**ACTIVITY**
All of the data below is to be printed again exactly.

----

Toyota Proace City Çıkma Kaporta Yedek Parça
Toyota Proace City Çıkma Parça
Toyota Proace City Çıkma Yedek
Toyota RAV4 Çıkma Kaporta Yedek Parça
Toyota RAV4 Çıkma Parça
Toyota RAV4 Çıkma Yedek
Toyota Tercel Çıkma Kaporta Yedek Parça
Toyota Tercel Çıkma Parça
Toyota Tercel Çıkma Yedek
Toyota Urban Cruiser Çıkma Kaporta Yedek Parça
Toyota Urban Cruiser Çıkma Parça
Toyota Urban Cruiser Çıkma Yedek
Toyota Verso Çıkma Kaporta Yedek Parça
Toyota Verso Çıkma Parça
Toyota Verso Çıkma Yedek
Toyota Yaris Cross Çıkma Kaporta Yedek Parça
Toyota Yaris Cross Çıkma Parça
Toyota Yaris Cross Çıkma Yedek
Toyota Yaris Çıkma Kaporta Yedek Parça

----

**ANSWER TO THIS TASK**
Toyota Proace City Çıkma Kaporta Yedek Parça
Toyota Proace City Çıkma Parça
Toyota Proace City Çıkma Yedek
Toyota RAV4 Çıkma Kaporta Yedek Parça
Toyota RAV4 Çıkma Parça
Toyota RAV4 Çıkma Yedek
Toyota Tercel Çıkma Kaporta Yedek Parça
Toyota Tercel Çıkma Parça
Toyota Tercel Çıkma Yedek
Toyota Urban Cruiser Çıkma Kaporta Yedek Parça
Toyota Urban Cruiser Çıkma Parça
Toyota Urban Cruiser Çıkma Yedek
Toyota Verso Çıkma Kaporta Yedek Parça
Toyota Verso Çıkma Parça
Toyota Verso Çıkma Yedek
Toyota Yaris Cross Çıkma Kaporta Yedek Parça
Toyota Yaris Cross Çıkma Parça
Toyota Yaris Cross Çıkma Yedek
Toyota Yaris Çıkma Kaporta Yedek Parça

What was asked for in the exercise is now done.